SCEC Award Number 13003 View PDF
Proposal Category Individual Proposal (Integration and Theory)
Proposal Title Continuing studies of seismicity rate changes in southern California following the 2010 M7.2 El Mayor-Cucapah Earthquake and migration pattern of the 2012 Brawley swarm
Investigator(s)
Name Organization
Zhigang Peng Georgia Institute of Technology
Other Participants Meng, Xiaofeng, and one SCEC/SURE intern
SCEC Priorities 2, 4, 5 SCEC Groups Seismology, FARM, CS
Report Due Date 03/15/2014 Date Report Submitted N/A
Project Abstract
We continued the effort of a systematic detection of missing earthquakes in Southern California following the El Mayor-Cucapah mainshock [Meng et al., 2012, 2013b, 2013c; Meng and Peng, 2014]. By performing the detection on a supercomputing GPU cluster ‘Keeneland’, we obtained a near-complete earthquake catalog in the San Jacinto Fault Zone (SJFZ) and the Salton Sea Geothermal Field (SSGF) [Meng and Peng, 2014]. We also applied the same technique to investigate seismicity rate changes following the mainshock in whole southern California region. Both studies show that there was a clear seismicity rate increase immediately following the mainshock, while the longer-term seismicity rate changes pattern were consistent with the static Coulomb Failure Stress (sCFS) changes pattern. The observations suggest that dynamic and static triggering may be dominant in short- and longer-term time period, respectively.

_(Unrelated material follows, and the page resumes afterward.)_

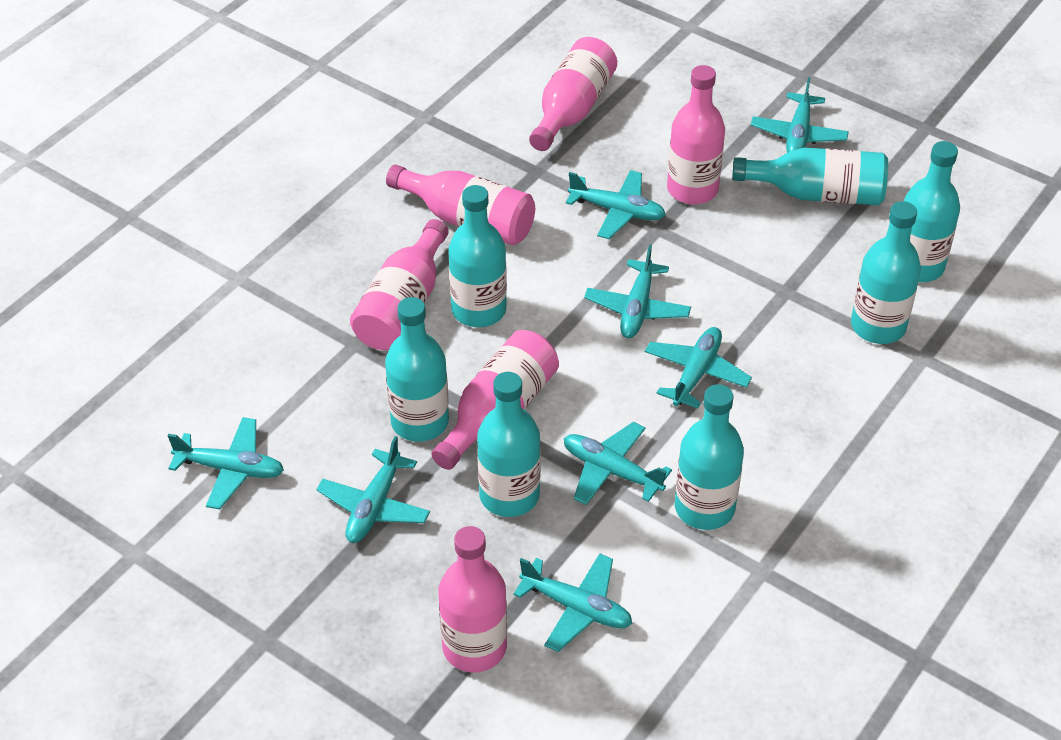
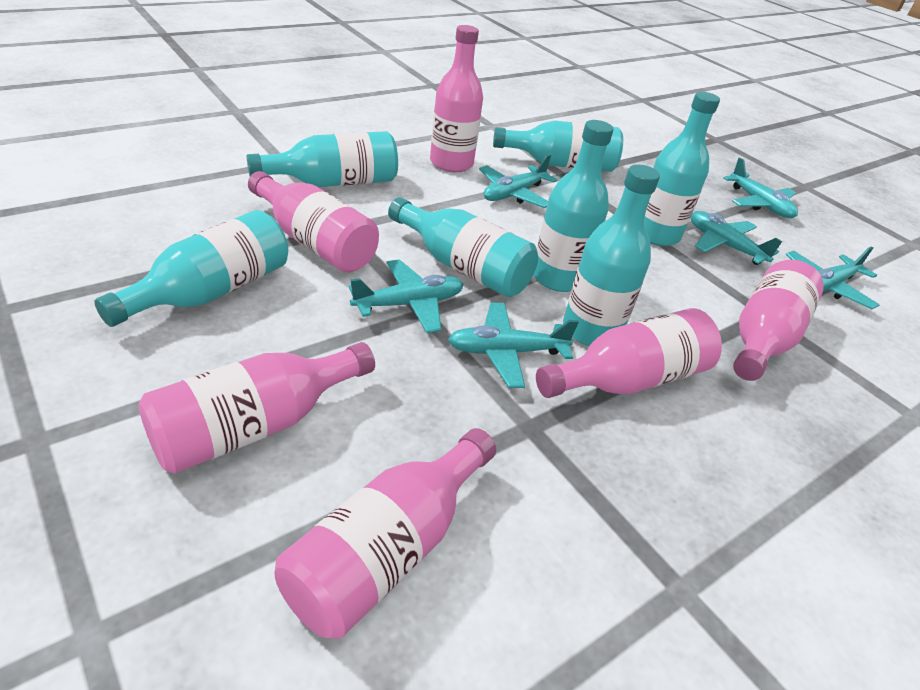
turquoise plane: 8 -> 6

Intellectual Merit Our research project directly addresses the following Fundamental Problems in Earthquake Physics as outlined in the SCEC4 RFP: (1) 2a “Improvement of earthquake catalogs …”; and 2b “Improved description of triggered earthquakes”. In addition, it fits well with the one of the Key Problems in Computational Sciences on “Data-intensive computing”.
Broader Impacts This project provided a partial support for the GT graduate student Xiaofeng Meng, who is expected to finish his Ph.D. in May 2015. Xiaofeng has become an expert in this topic, as evident by several manuscripts published over the last a few years. The results from this project will become a major component of his Ph.D. thesis. This project also provided a partial support for a summer intern Gavin Rinaldo (GT undergrad student in summer 2013). Gavin worked together with Xiaofeng on detecting missing events during the 2013 Mw4.7 Anza earthquake sequence [Rinaldo et al., 2013].
Exemplary Figure Figure 1. (a) Static Coulomb stress changes in southern California following the 2010 Mw7.2 El Mayor-Cucapah earthquake. (b) The seismicity rate changes in the SSGF showing a short-time increase and long-term decrease following the main shock. The vertical bars denote the daily number of detected events versus times around the main shock. The blue line denotes the cumulative number of detected events. The red dashed line denotes the average pre-shock rate. The green shadow areas denote the data gaps. (c) and (d) The seismicity rate changes in Segment b and c in the SJFZ showing both short-term and long-term increase following the main shock. (Modified from Meng and Peng, 2014).